[Melkite Catholic Patriarch Gregory III Lahاam speaks during a conference in Aley, Monday, June 17, 2013. (The Daily Star/Hasan Shaaban)]
11 September 2013
BEIRUT: Recent comments by top Syrian dissident Michel Kilo criticizing the stances of a Greek Catholic Patriarch over the Syria crisis have provoked reactions by church and political figures.
The Greek Orthodox council in Lebanon issued a statement Wednesday slamming Kilo’s criticisms of Greek Catholic Patriarch Gregorios III Lahham of Antioch, saying that that the stances of the patriarch who calls for dialogue in Syria come from his care for the lives of civilians.
“The Higher Council of the Greek Orthodox denounces the misleading stances over the Patriarch which lacks a sense of national responsibility,” the statement said.
Kilo, a journalist and prominent opposition figure, reportedly said that Lahham’s denunciation of military intervention in Syria indicate that he is “an intelligence man in the clothes of a Patriarch.”
“He is not a patriarch and has nothing to do with Christianity,” Kilo said.
Kilo’s comments came in response to a message from Lahham to U.S. President Barack Obama in which the patriarch described a possible military intervention by the U.S. in Syria as a “criminal act.”
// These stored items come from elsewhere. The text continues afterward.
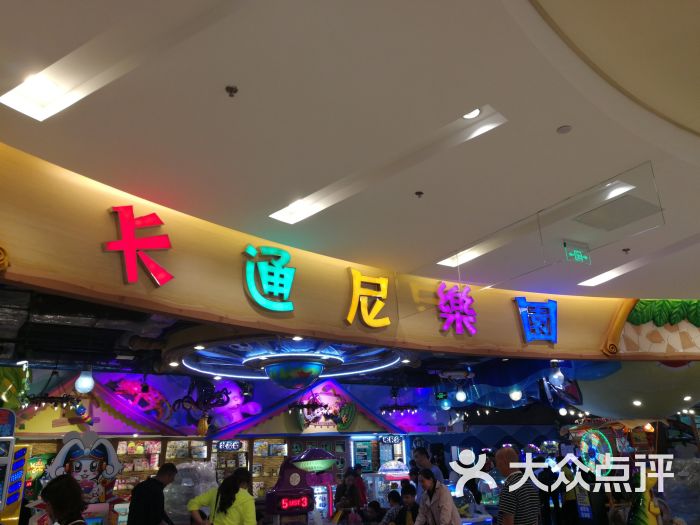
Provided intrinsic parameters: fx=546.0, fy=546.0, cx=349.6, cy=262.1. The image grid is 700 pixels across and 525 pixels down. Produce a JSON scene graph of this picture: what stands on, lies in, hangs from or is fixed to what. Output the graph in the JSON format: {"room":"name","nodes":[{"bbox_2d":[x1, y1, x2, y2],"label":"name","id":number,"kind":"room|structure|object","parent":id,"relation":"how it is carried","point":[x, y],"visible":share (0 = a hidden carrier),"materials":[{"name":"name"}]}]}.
{"room":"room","nodes":[
{"label":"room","id":0,"kind":"room"},
{"bbox_2d":[1,366,473,518],"label":"back wall","id":1,"kind":"structure","parent":0,"point":[364,419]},
{"bbox_2d":[46,431,122,506],"label":"cartoon figure","id":2,"kind":"object","parent":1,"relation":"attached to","point":[113,458],"visible":0.8},
{"bbox_2d":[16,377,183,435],"label":"wall decoration","id":3,"kind":"object","parent":1,"relation":"attached to","point":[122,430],"visible":0.6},
{"bbox_2d":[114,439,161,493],"label":"display shelf","id":4,"kind":"object","parent":1,"relation":"attached to","point":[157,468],"visible":0.33,"materials":[{"name":"brown wood"}]},
{"bbox_2d":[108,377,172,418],"label":"decoration","id":5,"kind":"object","parent":1,"relation":"attached to","point":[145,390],"visible":0.96,"materials":[{"name":"red"}]},
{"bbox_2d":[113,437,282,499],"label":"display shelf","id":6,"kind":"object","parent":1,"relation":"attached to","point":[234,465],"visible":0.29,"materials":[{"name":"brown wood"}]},
{"bbox_2d":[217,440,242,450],"label":"sign","id":7,"kind":"object","parent":1,"relation":"attached to","point":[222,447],"visible":0.98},
{"bbox_2d":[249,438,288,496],"label":"display shelf","id":8,"kind":"object","parent":1,"relation":"attached to","point":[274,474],"visible":0.43,"materials":[{"name":"brown wood"}]},
{"bbox_2d":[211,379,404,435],"label":"wall decoration","id":9,"kind":"object","parent":1,"relation":"attached to","point":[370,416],"visible":0.77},
{"bbox_2d":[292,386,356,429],"label":"sign","id":10,"kind":"object","parent":1,"relation":"attached to","point":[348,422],"visible":0.93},
{"bbox_2d":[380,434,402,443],"label":"sign","id":11,"kind":"object","parent":1,"relation":"attached to","point":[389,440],"visible":0.96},
{"bbox_2d":[0,145,669,362],"label":"wall","id":12,"kind":"structure","parent":0,"point":[247,305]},
{"bbox_2d":[104,205,174,287],"label":"red letter","id":13,"kind":"object","parent":12,"relation":"attached to","point":[128,271],"visible":0.98,"materials":[{"name":"red plastic"}]},
{"bbox_2d":[243,245,295,310],"label":"sign character","id":14,"kind":"object","parent":12,"relation":"attached to","point":[252,291],"visible":0.98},
{"bbox_2d":[345,268,390,327],"label":"sign character","id":15,"kind":"object","parent":12,"relation":"attached to","point":[383,286],"visible":0.97,"materials":[{"name":"yellow plastic"}]},
{"bbox_2d":[436,283,476,334],"label":"purple letter","id":16,"kind":"object","parent":12,"relation":"attached to","point":[461,299],"visible":0.98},
{"bbox_2d":[513,297,558,343],"label":"sign character","id":17,"kind":"object","parent":12,"relation":"attached to","point":[526,333],"visible":0.98,"materials":[{"name":"blue plastic"}]},
{"bbox_2d":[608,299,699,353],"label":"wall decoration","id":18,"kind":"object","parent":12,"relation":"attached to","point":[634,318],"visible":0.78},
{"bbox_2d":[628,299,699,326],"label":"leaf garland","id":19,"kind":"object","parent":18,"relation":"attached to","point":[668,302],"visible":0.91,"materials":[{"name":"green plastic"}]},
{"bbox_2d":[1,282,692,422],"label":"ceiling","id":20,"kind":"structure","parent":0,"point":[107,358],"materials":[{"name":"paint"}]},
{"bbox_2d":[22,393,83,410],"label":"chandelier","id":21,"kind":"object","parent":20,"relation":"hanging from","point":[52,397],"visible":0.84,"materials":[{"name":"black"}]},
{"bbox_2d":[74,370,94,393],"label":"globe lamp","id":22,"kind":"object","parent":20,"relation":"hanging from","point":[83,380],"visible":0.97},
{"bbox_2d":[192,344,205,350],"label":"recessed light","id":23,"kind":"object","parent":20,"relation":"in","point":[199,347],"visible":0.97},
{"bbox_2d":[172,337,409,386],"label":"ceiling medallion","id":24,"kind":"object","parent":20,"relation":"attached to","point":[228,371],"visible":0.74,"materials":[{"name":"blue"}]},
{"bbox_2d":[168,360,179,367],"label":"recessed light","id":25,"kind":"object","parent":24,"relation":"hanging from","point":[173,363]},
{"bbox_2d":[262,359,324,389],"label":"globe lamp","id":26,"kind":"object","parent":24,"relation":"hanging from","point":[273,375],"visible":0.99,"materials":[{"name":"blue"}]},
{"bbox_2d":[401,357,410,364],"label":"recessed light","id":27,"kind":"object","parent":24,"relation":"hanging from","point":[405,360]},
{"bbox_2d":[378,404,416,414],"label":"chandelier","id":28,"kind":"object","parent":20,"relation":"hanging from","point":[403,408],"visible":0.98,"materials":[{"name":"black"}]},
{"bbox_2d":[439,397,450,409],"label":"globe lamp","id":29,"kind":"object","parent":20,"relation":"hanging from","point":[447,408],"visible":0.98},
{"bbox_2d":[454,388,466,401],"label":"globe lamp","id":30,"kind":"object","parent":20,"relation":"hanging from","point":[461,397],"visible":0.99,"materials":[{"name":"white glass"}]},
{"bbox_2d":[509,388,521,400],"label":"globe lamp","id":31,"kind":"object","parent":20,"relation":"hanging from","point":[518,396],"visible":0.98,"materials":[{"name":"white"}]},
{"bbox_2d":[549,364,564,386],"label":"globe lamp","id":32,"kind":"object","parent":20,"relation":"hanging from","point":[555,375],"visible":0.98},
{"bbox_2d":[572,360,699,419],"label":"ceiling panel","id":33,"kind":"object","parent":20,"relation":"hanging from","point":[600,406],"visible":0.68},
{"bbox_2d":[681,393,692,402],"label":"recessed light","id":34,"kind":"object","parent":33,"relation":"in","point":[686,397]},
{"bbox_2d":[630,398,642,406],"label":"recessed light","id":35,"kind":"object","parent":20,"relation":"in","point":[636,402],"visible":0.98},
{"bbox_2d":[1,0,699,308],"label":"ceiling","id":36,"kind":"structure","parent":0,"point":[545,8],"materials":[{"name":"white paint"}]},
{"bbox_2d":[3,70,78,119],"label":"ceiling light","id":37,"kind":"object","parent":36,"relation":"in","point":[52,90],"visible":0.87,"materials":[{"name":"white"}]},
{"bbox_2d":[225,85,237,96],"label":"sprinkler","id":38,"kind":"object","parent":36,"relation":"attached to","point":[232,88],"visible":0.98,"materials":[{"name":"black metal"}]},
{"bbox_2d":[267,104,505,223],"label":"ceiling light","id":39,"kind":"object","parent":36,"relation":"in","point":[477,111],"visible":0.8,"materials":[{"name":"white"}]},
{"bbox_2d":[414,190,423,197],"label":"sprinkler","id":40,"kind":"object","parent":36,"relation":"attached to","point":[419,193],"visible":0.98,"materials":[{"name":"black metal"}]},
{"bbox_2d":[462,107,481,119],"label":"recessed light","id":41,"kind":"object","parent":36,"relation":"in","point":[471,115],"visible":0.8,"materials":[{"name":"white"}]},
{"bbox_2d":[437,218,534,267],"label":"ceiling light","id":42,"kind":"object","parent":36,"relation":"in","point":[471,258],"visible":0.58,"materials":[{"name":"white"}]},
{"bbox_2d":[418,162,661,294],"label":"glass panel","id":43,"kind":"object","parent":36,"relation":"attached to","point":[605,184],"visible":0.98,"materials":[{"name":"clear glass"}]},
{"bbox_2d":[556,124,571,133],"label":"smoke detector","id":44,"kind":"object","parent":36,"relation":"attached to","point":[563,130],"visible":0.98,"materials":[{"name":"white"}]},
{"bbox_2d":[563,240,590,264],"label":"exit sign","id":45,"kind":"object","parent":36,"relation":"hanging from","point":[581,258],"visible":0.99,"materials":[{"name":"green"}]},
{"bbox_2d":[576,193,660,230],"label":"ceiling vent","id":46,"kind":"object","parent":36,"relation":"in","point":[631,208],"visible":0.99,"materials":[{"name":"grey metal"}]},
{"bbox_2d":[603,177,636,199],"label":"ceiling light","id":47,"kind":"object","parent":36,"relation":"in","point":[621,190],"visible":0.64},
{"bbox_2d":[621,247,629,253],"label":"sprinkler","id":48,"kind":"object","parent":36,"relation":"attached to","point":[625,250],"visible":0.98,"materials":[{"name":"metal"}]},
{"bbox_2d":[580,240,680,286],"label":"ceiling light","id":49,"kind":"object","parent":36,"relation":"in","point":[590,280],"visible":0.76,"materials":[{"name":"white"}]},
{"label":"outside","id":50,"kind":"structure","parent":0,"visible":0},
{"label":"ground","id":51,"kind":"structure","parent":50,"visible":0},
{"bbox_2d":[0,407,29,524],"label":"arcade machine","id":52,"kind":"object","parent":51,"relation":"on","point":[10,419],"visible":0.98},
{"bbox_2d":[39,474,86,524],"label":"woman","id":53,"kind":"object","parent":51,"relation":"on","point":[52,505],"visible":0.99},
{"bbox_2d":[127,462,177,524],"label":"man","id":54,"kind":"object","parent":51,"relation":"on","point":[154,505],"visible":0.99},
{"bbox_2d":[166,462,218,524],"label":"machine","id":55,"kind":"object","parent":51,"relation":"on","point":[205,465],"visible":0.64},
{"bbox_2d":[187,469,256,524],"label":"woman","id":56,"kind":"object","parent":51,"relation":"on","point":[225,522],"visible":1},
{"bbox_2d":[263,448,336,524],"label":"arcade machine","id":57,"kind":"object","parent":51,"relation":"on","point":[276,491],"visible":0.97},
{"bbox_2d":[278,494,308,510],"label":"digital display","id":58,"kind":"object","parent":57,"relation":"attached to","point":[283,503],"visible":0.98,"materials":[{"name":"red"}]},
{"bbox_2d":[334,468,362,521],"label":"person","id":59,"kind":"object","parent":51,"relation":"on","point":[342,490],"visible":0.8},
{"bbox_2d":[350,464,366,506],"label":"person","id":60,"kind":"object","parent":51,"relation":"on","point":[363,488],"visible":0.54},
{"bbox_2d":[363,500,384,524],"label":"child","id":61,"kind":"object","parent":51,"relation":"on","point":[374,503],"visible":0.99},
{"bbox_2d":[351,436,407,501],"label":"arcade machine","id":62,"kind":"object","parent":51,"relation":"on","point":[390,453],"visible":0.49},
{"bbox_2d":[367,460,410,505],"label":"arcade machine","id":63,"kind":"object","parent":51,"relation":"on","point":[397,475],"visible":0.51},
{"bbox_2d":[380,489,402,524],"label":"child","id":64,"kind":"object","parent":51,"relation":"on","point":[394,499],"visible":0.94},
{"bbox_2d":[393,483,418,524],"label":"child","id":65,"kind":"object","parent":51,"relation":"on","point":[410,491],"visible":0.94},
{"bbox_2d":[412,447,443,492],"label":"man","id":66,"kind":"object","parent":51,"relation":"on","point":[422,456],"visible":0.5},
{"bbox_2d":[412,470,460,524],"label":"woman","id":67,"kind":"object","parent":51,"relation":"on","point":[434,502],"visible":1},
{"bbox_2d":[495,445,539,524],"label":"man","id":68,"kind":"object","parent":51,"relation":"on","point":[510,450],"visible":1},
{"bbox_2d":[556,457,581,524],"label":"person","id":69,"kind":"object","parent":51,"relation":"on","point":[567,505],"visible":0.77},
{"bbox_2d":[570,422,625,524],"label":"arcade machine","id":70,"kind":"object","parent":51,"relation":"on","point":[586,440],"visible":0.7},
{"bbox_2d":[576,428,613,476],"label":"illuminated wheel","id":71,"kind":"object","parent":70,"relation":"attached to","point":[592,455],"visible":0.81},
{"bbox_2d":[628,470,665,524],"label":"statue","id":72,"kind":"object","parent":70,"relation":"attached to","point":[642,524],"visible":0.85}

The council’s statement said that Lahham made a call for peace that stems from his “spiritual and national responsibilities… and aim at preserving the rights of civilians and the Christian presence in the Middle East.”
Lebanon’s caretaker Labor Minister Salim Jreissati slammed the “reckless and vindictive talks of the Syrian dissident Michel Kilo.”
Lahham, the spiritual leader of the Melkite Church and the largest Catholic community in Syria, said that the planned western attack on Syria will destroy the Arab world’s trust in the West and will increase the danger of Islamist extremists in the war-torn country.
On previous occasions Lahham has rejected accusations of being close to Syrian President Bashar Assad.
He said that his stances are part of bishops’ responsibility for the Christian communities in a country ravaged by civil war.